───── Provided records

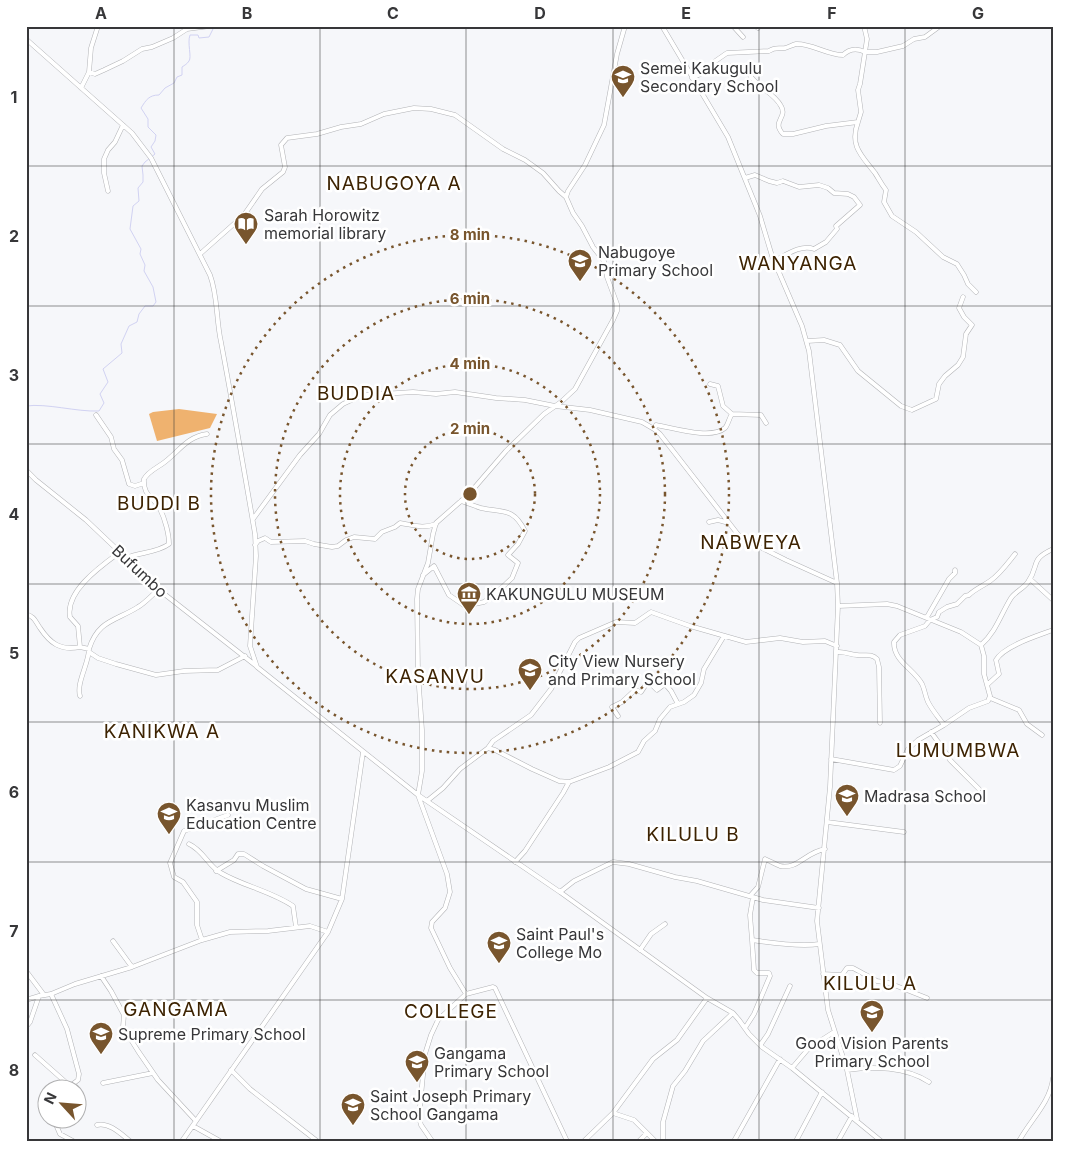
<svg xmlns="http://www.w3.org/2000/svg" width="1079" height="1167" viewBox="0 0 1079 1167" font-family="Inter,sans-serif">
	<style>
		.forest { fill: #efb26f }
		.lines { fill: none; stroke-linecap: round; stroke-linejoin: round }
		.stream { stroke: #d1d2f2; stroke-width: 1 }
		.minor-casing { stroke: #b2b3b6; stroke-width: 5 }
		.minor { stroke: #fff; stroke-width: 4 }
		.grid { fill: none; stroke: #373739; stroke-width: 1; stroke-opacity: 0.55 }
		.ring { fill: none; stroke: #78552d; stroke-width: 2.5; stroke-dasharray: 2.5 5 }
		.labels { text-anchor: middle; stroke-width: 5; stroke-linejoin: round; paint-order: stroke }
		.poi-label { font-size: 16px; fill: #373739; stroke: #fff; text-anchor: start }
		.street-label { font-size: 16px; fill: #373739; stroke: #fff }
		.quarter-label { font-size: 19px; letter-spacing: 1px; fill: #3d2302; stroke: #fff }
		.centre { fill: #78552d; stroke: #fff; stroke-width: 2.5 }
		.ring-label { font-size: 15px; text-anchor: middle; font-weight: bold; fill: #78552d; stroke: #fff; stroke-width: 5; stroke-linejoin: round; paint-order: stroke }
		.neatline { fill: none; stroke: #373739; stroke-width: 2 }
		.grid-label { font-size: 16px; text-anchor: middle; font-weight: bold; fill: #373739 }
	</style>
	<rect width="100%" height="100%" fill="#f6f7fa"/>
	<!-- forest -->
	<path class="forest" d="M179,409L217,414L210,428L157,441L149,414L153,412Z"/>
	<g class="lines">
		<!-- stream -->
		<path class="stream" d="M26,406C47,403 76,412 99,411L104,403L100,394L108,382L103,369L122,353L121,344L129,326L137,322L139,314L145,306H153L156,302L153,287L144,271L145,265L140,254L141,249L130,229L133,206L139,201L138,188L143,182V175L142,166L145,162L155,154L151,147L155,141L156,135L148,127V119L141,108C146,100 149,95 159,95L165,88L174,83L177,77L182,75V67C185,65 187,64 189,61C192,57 187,43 190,35H198L199,38L209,37L213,29L210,28"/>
		<defs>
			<path id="minor" d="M662,26L728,137L760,216L772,256L802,326L809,351L837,583L838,606L830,787L817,921L828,1010L847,1070L857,1119
				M733,26L743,37
				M755,26L758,28
				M26,39L132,133L151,158L210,275C218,296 216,320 221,342C233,406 244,470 255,534L256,556L250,646L257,667L418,795L560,892L707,998L733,1013L739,1020L749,1034L762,1047L792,1068L881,1141
				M707,71L712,68L721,70L730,66L748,72C755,87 773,91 781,106C788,118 771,121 783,134H793L826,126L858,122L861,112L858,90L860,84L865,52H877L903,46L914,39L925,37L940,26
				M89,72L95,74L104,70L123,61L142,49L152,47L173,38L187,29L210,26
				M692,78L707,71L714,62L727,53L769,51C775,47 778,49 785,48C789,47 792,45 796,44C811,43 827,55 843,55C849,49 857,48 865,52L867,39L864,26
				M81,88L89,72L91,48L98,26
				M858,122C849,146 862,156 875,173C879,179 881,184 886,190L884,202L892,216L916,232L943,257L957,264L964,275L968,284L976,292
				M745,178L755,175L769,181L777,183L783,181L799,187L819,185L828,188L834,193L848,194L854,197L860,205L836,226L837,229L826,242L814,249C801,244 786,255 774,261
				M108,191L104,173V159L108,150L115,142L123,125
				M566,197L568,191L585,165L604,125L617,54L625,26
				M200,254L244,215L262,189L283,172L285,167L281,145L287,138L317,134L341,127L361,124L384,114L414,108L431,109L455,115L503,149L525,160L543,173L559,191L566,197L573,213L582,226L593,247L604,261L607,277L617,304V311L613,320L575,389L561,402L544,414L506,451L469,494L436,523L433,534L428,563L418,589L417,599L418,673L422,730V771L418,795L447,874L450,892L445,908L432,922L431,928L450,968L466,994L493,987L495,988L567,1141
				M807,341L824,340L840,345L858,371L901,406L912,410L936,399L939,384L945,376L958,365L963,357L966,334L972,325L964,317L959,308L963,297
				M732,414L761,415L766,423
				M96,415L111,437L114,449L122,460L129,484L135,486L144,483
				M654,429L656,425C674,428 711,440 725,428C728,425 729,418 732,414L723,406L718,386L710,384
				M26,470L36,480L86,520L163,593L255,665
				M253,519L300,455L319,434L330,415L343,404L358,397L367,395L413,392L436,394L455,392L496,398L525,400L555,406L590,410L642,422L654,429L660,434L740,537L786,560L837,583
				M709,522L718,520L729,523
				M255,545L258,541L265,538L271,542L305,541L314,544L332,547L338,546L346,540L354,537L375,539L382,532L395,527L400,523C414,525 422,529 436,524
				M126,558C140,552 157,553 169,544C169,534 165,519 160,509C153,496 143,496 144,479C149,471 155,469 162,464C177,454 187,436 207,434
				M423,575L434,566L449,595L465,606L484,602L494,595L512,578L518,563L508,555L518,544L525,531C513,507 503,513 481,508C474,506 468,503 461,501
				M1030,579L1053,600
				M838,606L887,604L897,606L961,632L981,645C996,632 1001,614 1011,598C1016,591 1023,589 1028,582C1040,565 1029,560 1053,549
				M26,614C35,617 35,621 40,628C50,643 60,651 80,647
				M927,617L949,579L955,573V570
				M89,649C98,620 116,621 138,607C145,603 152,595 159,589
				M89,652L98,658L116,664L156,675L184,671L218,670L245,656
				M837,652C845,651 850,655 857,655C865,656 871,653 877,659L879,667L880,723
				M988,684L999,674L996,660C1004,646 1037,636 1053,630
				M80,696C76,683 89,663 89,649L80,647L78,626L70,617C65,591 101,566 120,552
				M990,698L1019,710L1027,724L1042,735
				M618,716L612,707L622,702L635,690L641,692L647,683H650L657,690L665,684L671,691L678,704
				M944,725C939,718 932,710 928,702C925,696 925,690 922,684C914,669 893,661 894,642L900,635L925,626L930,620L937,617L939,612L947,607L957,604L965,596L969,595C975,589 983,586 990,581C1000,574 1007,564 1015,554
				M931,732C935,738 949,756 950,760L979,789
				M488,748L495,750L532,769L559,781L569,782L609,767L638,752L644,741L655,731L660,719L670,707L684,702L694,695L701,683L704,669L724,636
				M831,759L894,770L900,766L908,749L918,740L944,725L969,708L988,701L990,696L984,674V656L981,645
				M427,801L443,788L460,769L488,748L493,741L531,715L551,689L575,642L579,638L616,622L635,623L651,612L690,626L746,642L780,638L803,642L825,641L837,646
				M827,822L904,832
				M189,844C204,851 208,866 221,873C243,886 271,891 293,906L296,927
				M515,862L525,851L563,793L569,782
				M216,871L234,860L238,854H244L263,866L306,889L342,899
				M560,892L574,881L613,862L629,864L675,877L697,881L763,900L819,908
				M750,896L758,887L765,859C770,861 775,864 780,866C797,870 806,852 825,849
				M753,897L750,915L752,940C772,943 800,947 819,944
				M202,940L197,925V902L183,882L174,877L170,863L184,831L228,815
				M113,941L132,967
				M640,950L651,934L665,924
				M26,971L44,995
				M823,974L840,975H842L847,968H853L877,981L889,983L927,998
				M101,976L111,991L124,1015L123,1027L138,1051L158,1080L196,1121
				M51,994L67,1029L79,1074L78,1080L65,1090
				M26,1000L39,996
				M26,1027L30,1022L39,996L51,994L75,984L132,967L202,940L230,932L268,931L310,926L328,932
				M745,1028L754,1014L770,976L769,973H757L754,970L752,940
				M761,1044L768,1034L790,986
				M35,1055L70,1086
				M792,1068L809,1048L834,1032
				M231,1070L250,1089L317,1141
				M847,1070C873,1066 906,1067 929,1082
				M103,1083L153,1073
				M613,1113L634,1120L655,1141
				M54,1120L60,1134L73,1141
				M97,1125C109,1122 121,1134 130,1141
				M193,1126L220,1141
				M182,1141L328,932L342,899L363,752
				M432,1141L421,1125L419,1117L425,1054L431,1035L438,1020L466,994
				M584,1141L613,1113L653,1059L677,1040L707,998
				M639,1141L647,1133
				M663,1141V1122L673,1086L685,1071L703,1041L733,1013
				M734,1141L780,1059
				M796,1141L822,1092
				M838,1141L852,1116
				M1019,1141C1031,1119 1050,1103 1053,1078"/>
		</defs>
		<!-- minor casing -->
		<use href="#minor" class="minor-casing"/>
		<!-- minor -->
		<use href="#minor" class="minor"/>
	</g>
	<!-- grid -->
	<path class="grid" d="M174,26V1141M320,26V1141M466,26V1141M613,26V1141M759,26V1141M905,26V1141M26,166H1053M26,306H1053M26,444H1053M26,584H1053M26,722H1053M26,862H1053M26,1000H1053"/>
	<!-- distance rings -->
	<g class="ring">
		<circle cx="470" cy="494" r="65"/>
		<circle cx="470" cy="494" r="130"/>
		<circle cx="470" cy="494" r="195"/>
		<circle cx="470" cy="494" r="259"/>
	</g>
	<!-- icons -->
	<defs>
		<symbol id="school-pin" viewBox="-11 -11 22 30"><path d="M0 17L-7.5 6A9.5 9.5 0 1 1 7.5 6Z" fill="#78552d" stroke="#fff"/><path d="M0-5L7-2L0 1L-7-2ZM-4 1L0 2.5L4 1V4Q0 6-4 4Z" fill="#fff"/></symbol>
		<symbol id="library-pin" viewBox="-11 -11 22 30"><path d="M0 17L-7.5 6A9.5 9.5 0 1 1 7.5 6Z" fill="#78552d" stroke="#fff"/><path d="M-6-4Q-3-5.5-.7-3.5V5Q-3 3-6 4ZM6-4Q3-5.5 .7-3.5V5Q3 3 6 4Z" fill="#fff"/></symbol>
		<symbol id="museum-pin" viewBox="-11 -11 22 30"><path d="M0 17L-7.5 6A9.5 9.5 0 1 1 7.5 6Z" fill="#78552d" stroke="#fff"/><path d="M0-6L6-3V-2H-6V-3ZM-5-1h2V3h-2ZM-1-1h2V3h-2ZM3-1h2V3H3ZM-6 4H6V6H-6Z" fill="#fff"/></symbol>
	</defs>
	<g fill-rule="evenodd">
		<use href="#school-pin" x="609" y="63" width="28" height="38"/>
		<use href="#library-pin" x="232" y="210" width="28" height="38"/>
		<use href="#school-pin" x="566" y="247" width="28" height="38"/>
		<use href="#museum-pin" x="455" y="580" width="28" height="38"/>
		<use href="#school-pin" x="516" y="656" width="28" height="38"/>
		<use href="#school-pin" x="833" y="782" width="28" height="38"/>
		<use href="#school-pin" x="155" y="800" width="28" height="38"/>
		<use href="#school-pin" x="485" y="929" width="28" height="38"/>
		<use href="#school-pin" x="858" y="998" width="28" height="38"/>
		<use href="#school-pin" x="87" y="1020" width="28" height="38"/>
		<use href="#school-pin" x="403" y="1048" width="28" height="38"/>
		<use href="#school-pin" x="339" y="1091" width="28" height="38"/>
	</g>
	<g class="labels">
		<!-- poi labels -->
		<g class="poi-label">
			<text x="640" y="74">Semei Kakugulu<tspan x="640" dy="18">Secondary School</tspan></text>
			<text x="264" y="221">Sarah Horowitz<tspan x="264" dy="18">memorial library</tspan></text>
			<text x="598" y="258">Nabugoye<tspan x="598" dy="18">Primary School</tspan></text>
			<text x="486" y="600">KAKUNGULU MUSEUM</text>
			<text x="548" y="667">City View Nursery<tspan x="548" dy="18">and Primary School</tspan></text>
			<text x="864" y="802">Madrasa School</text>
			<text x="186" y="811">Kasanvu Muslim<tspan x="186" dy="18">Education Centre</tspan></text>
			<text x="516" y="940">Saint Paul's<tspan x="516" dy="18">College Mo</tspan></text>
			<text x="118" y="1040">Supreme Primary School</text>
			<text x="872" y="1049" text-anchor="middle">Good Vision Parents<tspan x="872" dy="18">Primary School</tspan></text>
			<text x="434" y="1059">Gangama<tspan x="434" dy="18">Primary School</tspan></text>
			<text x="370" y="1102">Saint Joseph Primary<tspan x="370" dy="18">School Gangama</tspan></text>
		</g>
		<!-- street labels -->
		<g class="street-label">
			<text transform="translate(140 571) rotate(43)" y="6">Bufumbo</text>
		</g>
		<!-- quarter labels -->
		<g class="quarter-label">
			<text x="394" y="190">NABUGOYA A</text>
			<text x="798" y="270">WANYANGA</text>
			<text x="356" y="400">BUDDIA</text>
			<text x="159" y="510">BUDDI B</text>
			<text x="751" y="549">NABWEYA</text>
			<text x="435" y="683">KASANVU</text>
			<text x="162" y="738">KANIKWA A</text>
			<text x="958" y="757">LUMUMBWA</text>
			<text x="693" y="841">KILULU B</text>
			<text x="870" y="990">KILULU A</text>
			<text x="176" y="1016">GANGAMA</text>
			<text x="451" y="1018">COLLEGE</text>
		</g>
	</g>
	<circle cx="470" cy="494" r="8" class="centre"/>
	<g class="ring-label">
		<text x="470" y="240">8 min</text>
		<text x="470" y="304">6 min</text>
		<text x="470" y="369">4 min</text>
		<text x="470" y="434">2 min</text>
	</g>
	<!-- border -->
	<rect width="1079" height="1167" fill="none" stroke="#ffffff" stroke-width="55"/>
	<!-- north arrow -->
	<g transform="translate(62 1104) rotate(296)"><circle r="24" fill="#ffffff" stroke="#afafb0"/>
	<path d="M0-4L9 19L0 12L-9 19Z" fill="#78552d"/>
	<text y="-8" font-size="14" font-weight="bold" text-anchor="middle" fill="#373739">N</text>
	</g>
	<rect x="28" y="28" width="1024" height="1112" class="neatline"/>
	<g class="grid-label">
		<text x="101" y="19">A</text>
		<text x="247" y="19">B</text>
		<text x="393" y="19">C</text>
		<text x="540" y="19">D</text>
		<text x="686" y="19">E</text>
		<text x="832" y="19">F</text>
		<text x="978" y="19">G</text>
		<text x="14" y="103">1</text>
		<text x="14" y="242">2</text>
		<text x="14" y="381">3</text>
		<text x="14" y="520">4</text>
		<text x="14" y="659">5</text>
		<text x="14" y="798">6</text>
		<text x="14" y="937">7</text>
		<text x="14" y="1076">8</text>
	</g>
</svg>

──────────

Exercise objective: Whenever the string "lines" turns up in a line above, copy that line out.

Task answer:
		.lines { fill: none; stroke-linecap: round; stroke-linejoin: round }
	<g class="lines">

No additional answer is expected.